Tentang Pertemuan #1
https://c1.staticflickr.com |
Ting..Tung..
Aku mengambil ponselku, membaca bbm, dari Adam
rupanya.
“Besok aku ke Jakarta.”
“Oh ya? Berapa lama?” tanyaku kegirangan.
“Sepertinya tak lama, hanya tiga hari, atau
tergantung….”
“Tergantung pekerjaanmu?”
“Mungkin..”
“Lalu untuk apa kau memberitahuku?”
“Bukankah kamu ingin segera bertemu denganku?”
“Memangnya kamu tidak?”
“Ha..ha,,ha..” Kau hanya tertawa.
“Kenapa kamu hanya tertawa?”
“Sudah ya, nanti akan aku kabari lagi.”
Aku hanya membacanya, tanpa membalas. “Huhhh..selalu
saja ia berbuat seperti itu, seenaknya sendiri.” Ya, mungkin itu yang ada dalam
pikiranku saat ini.
Sekitar lebih dari setahun yang lalu, awal perkenalan
kami yang juga hanya melalui Blackberry Messenger. Kami dikenalkan oleh Tiara,
seorang sahabatku yang juga merupakan teman Adam sewaktu SMA di Jogja. Entah
apa yang sebenarnya ada dalam pikiran kami pada waktu itu, yang jelas ketika
berbicara dengan Adam, aku merasa nyaman, lalu apakah hanya sekedar nyaman?
Kurasa tidak, ada rasa yang lebih? Mungkin saja. Aku sendiri belum mengerti.
Pertemuan yang begitu kami inginkan, oh maaf maksudnya
pertemuan yang begitu aku inginkan rasanya hanya seperti bualan seorang perayu
kepada gadisnya, tak pernah nyata. Mungkin Adam tak bermaksud seperti itu
kepadaku, entahlah yang jelas hingga detik ini kami belum benar-benar bertemu.
Sementara hatiku tengah musim panen, panen rinduku untuk Adam.
Ting..Tung..
“Jenny, maaf aku harus pulang ke Jogja nanti sore, dan
besok aku harus kembali meeting di Semarang.”
“Lalu?”
“Maaf tentang pertemuan kita.”
“Iya, aku mengerti.”
“Terimakasih.”
Lagi-lagi aku hanya memandangi layar ponselku. Tak
bisa membalas. Dan lagi-lagi pertemuan kami gagal. Entah yang keberapa kalinya.
***
Dua minggu, tanpa satu pesan dari Adam, ternyata cukup
membuatku tersiksa. Aku menggenggam ponselku, mengetikkan sesuatu.
“Hei Adam, sedang apa? Apa aku mengganggu?”

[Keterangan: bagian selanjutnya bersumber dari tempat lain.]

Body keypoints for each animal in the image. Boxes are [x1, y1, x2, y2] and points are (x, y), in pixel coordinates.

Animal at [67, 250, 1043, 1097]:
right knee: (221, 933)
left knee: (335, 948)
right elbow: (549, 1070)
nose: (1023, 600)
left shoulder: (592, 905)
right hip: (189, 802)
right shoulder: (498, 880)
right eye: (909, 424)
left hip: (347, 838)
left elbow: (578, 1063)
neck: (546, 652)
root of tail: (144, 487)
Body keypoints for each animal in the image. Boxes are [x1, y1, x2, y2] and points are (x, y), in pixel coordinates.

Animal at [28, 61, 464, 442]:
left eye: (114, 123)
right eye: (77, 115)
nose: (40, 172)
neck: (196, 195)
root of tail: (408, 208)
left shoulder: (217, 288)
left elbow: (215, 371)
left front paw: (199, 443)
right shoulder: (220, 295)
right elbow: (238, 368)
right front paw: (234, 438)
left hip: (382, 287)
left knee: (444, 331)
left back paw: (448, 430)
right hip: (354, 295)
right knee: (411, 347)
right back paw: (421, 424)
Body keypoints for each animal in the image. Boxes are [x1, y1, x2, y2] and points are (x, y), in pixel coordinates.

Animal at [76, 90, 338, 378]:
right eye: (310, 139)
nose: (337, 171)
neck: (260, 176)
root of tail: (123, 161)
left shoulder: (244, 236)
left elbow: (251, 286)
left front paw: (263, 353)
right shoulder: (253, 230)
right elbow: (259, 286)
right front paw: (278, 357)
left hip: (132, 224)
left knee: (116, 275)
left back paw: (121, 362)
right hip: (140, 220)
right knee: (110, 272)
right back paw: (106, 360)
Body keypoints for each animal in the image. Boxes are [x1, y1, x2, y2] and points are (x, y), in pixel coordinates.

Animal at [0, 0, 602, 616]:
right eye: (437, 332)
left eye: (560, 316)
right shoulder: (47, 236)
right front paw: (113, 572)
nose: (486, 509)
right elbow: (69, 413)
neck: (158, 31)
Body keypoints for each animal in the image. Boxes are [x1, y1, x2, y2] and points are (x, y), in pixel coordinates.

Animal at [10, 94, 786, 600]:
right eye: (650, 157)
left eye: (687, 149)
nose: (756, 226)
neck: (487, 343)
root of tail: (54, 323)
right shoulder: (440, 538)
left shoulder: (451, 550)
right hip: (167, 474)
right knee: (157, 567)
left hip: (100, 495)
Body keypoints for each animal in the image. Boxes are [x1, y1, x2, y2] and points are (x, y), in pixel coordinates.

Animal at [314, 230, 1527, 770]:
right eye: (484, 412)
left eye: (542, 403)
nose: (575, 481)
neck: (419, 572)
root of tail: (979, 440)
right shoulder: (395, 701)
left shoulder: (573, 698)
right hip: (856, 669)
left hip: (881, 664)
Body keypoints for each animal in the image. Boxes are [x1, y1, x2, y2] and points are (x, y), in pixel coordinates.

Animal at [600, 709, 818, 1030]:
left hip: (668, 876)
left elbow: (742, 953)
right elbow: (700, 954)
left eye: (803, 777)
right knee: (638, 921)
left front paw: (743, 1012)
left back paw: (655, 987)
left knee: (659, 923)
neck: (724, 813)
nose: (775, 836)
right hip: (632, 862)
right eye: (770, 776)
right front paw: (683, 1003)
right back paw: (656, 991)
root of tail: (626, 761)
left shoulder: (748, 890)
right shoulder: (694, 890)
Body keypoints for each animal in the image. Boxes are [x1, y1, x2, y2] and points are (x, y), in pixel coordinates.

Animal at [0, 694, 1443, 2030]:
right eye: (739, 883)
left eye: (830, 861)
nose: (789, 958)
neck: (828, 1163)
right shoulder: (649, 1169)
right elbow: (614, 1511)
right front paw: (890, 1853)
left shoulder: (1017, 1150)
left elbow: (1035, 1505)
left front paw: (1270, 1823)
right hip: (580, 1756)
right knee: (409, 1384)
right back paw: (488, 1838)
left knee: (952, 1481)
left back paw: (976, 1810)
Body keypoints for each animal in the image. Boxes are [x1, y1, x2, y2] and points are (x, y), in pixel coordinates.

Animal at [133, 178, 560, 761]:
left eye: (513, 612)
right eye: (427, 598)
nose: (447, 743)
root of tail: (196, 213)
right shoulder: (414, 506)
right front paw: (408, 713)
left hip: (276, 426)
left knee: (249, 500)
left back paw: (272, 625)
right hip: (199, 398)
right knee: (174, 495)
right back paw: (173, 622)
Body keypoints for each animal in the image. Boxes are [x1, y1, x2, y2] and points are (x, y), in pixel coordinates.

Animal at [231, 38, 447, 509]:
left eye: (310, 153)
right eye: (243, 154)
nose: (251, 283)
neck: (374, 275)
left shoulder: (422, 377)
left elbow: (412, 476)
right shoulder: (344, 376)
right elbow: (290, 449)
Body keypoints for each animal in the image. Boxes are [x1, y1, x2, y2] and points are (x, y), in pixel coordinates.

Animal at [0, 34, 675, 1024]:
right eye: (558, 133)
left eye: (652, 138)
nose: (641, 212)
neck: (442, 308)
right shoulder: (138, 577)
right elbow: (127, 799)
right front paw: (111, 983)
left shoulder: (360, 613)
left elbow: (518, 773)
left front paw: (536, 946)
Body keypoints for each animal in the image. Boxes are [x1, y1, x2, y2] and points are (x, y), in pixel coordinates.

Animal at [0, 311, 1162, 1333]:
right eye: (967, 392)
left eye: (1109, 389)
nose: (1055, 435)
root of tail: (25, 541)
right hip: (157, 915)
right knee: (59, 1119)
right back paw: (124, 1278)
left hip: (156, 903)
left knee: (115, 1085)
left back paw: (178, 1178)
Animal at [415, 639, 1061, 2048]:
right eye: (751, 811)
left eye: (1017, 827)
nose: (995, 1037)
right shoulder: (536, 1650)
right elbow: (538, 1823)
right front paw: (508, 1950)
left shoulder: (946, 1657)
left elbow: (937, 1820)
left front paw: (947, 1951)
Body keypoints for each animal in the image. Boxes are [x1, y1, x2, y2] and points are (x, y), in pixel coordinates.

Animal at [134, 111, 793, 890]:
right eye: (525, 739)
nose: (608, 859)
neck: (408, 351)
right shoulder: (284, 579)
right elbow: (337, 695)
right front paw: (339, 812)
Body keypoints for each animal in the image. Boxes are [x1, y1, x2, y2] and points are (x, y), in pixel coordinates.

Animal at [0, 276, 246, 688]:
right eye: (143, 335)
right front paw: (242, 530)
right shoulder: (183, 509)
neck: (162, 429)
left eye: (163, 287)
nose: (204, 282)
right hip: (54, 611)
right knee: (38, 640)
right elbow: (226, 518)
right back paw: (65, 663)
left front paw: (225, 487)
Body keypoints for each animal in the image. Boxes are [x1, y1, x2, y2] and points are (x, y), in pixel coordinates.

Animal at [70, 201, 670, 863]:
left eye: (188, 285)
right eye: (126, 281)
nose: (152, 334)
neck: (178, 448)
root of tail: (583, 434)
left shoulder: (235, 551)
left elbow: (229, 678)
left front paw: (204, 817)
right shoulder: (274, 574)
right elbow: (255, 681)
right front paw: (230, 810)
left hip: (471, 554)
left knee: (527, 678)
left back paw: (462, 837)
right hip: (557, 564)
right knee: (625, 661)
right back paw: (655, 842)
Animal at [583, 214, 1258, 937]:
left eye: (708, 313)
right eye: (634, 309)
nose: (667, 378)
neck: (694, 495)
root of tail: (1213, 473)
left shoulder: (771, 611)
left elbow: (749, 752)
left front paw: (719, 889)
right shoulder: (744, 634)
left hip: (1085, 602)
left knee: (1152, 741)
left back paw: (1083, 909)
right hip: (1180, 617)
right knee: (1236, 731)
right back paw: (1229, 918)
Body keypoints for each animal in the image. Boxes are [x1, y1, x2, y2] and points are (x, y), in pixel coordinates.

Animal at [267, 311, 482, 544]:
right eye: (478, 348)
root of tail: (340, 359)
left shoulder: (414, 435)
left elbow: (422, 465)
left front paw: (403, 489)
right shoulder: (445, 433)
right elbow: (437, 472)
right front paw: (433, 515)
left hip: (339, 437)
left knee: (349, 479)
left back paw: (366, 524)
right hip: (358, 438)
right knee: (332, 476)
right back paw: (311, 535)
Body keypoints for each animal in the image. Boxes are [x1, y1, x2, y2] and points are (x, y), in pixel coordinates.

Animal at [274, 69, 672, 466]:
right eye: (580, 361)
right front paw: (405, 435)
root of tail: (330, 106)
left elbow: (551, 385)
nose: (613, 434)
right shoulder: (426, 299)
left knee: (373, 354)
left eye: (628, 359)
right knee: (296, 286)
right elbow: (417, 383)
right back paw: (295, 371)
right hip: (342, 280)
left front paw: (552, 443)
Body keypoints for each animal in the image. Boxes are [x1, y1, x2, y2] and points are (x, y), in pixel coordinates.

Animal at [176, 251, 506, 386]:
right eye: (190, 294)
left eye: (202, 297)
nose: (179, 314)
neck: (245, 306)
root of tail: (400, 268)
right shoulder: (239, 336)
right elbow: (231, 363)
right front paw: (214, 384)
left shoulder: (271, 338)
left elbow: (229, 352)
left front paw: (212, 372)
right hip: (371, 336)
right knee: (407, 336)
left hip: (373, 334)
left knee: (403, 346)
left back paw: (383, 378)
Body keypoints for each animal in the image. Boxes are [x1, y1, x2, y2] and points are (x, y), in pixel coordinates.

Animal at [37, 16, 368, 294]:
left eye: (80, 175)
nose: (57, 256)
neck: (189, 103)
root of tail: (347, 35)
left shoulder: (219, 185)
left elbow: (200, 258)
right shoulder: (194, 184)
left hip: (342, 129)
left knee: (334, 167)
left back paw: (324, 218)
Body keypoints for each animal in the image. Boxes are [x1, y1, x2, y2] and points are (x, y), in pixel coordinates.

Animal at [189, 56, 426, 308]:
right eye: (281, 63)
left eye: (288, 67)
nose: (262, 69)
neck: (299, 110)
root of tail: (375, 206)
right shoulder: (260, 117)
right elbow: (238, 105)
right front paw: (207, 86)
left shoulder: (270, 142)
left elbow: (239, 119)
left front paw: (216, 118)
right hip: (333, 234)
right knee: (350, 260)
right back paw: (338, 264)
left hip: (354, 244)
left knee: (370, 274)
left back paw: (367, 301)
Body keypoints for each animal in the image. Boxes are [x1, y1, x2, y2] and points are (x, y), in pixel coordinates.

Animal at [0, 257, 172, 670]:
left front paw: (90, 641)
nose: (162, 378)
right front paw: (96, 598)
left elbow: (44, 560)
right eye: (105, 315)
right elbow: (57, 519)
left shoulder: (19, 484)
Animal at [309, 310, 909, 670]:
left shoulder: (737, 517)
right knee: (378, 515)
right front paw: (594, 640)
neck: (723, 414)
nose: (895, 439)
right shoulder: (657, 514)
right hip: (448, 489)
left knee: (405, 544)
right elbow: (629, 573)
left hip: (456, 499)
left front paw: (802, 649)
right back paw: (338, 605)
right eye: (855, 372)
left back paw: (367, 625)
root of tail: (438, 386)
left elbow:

“Hei Jen, aku sedang memikirkanmu.”
Aku terdiam.
“Hahaha.. Jenny, maaf aku hanya bercanda, jangan marah
ya?”
*mengirim emote senyum*
“Kapan rencanamu ke Semarang atau Jogja? Mungkin
dengan begitu kita bisa bertemu”
“Aku belum tahu, Adam”
“Aku akan mengajakmu sekedar jalan-jalan di Malioboro
atau kau mau ke Pantai? Kau mau ke Bukit Bintang?”
“Bukit Bintang? Aku belum pernah kesana, hanya mendengar
cerita dari beberapa teman”
Lalu kami larut dalam pembicaraan. Kau bercerita
tentang pekerjaanmu, keluargamu, juga rancangan masa depanmu, tentunya bersama
pasanganmu kelak.
Namun ada hal yang membuatku bimbang. Tentang kamu
yang hingga saat ini belum juga bisa memilih. Tentang orang tuamu yang berbeda
keyakinan. Tentang Ibumu yang keyakinannya sama denganku. Tentang Ayahmu yang
berbeda keyakinan dan bersikeras agar kedua anaknya mengikuti keyakinan beliau.
Kamu pernah bercerita bahwa kamu begitu mencintai
Ibumu, dan kamu begitu menghormati Ayahmu. Kamu bimbang hendak memilih yang
mana. Aku terdiam. Membayangkan bila aku berada pada posisimu. Manakah
keyakinan yang harus dipilih? Keyakinan Ibu atau keyakinan Ayah?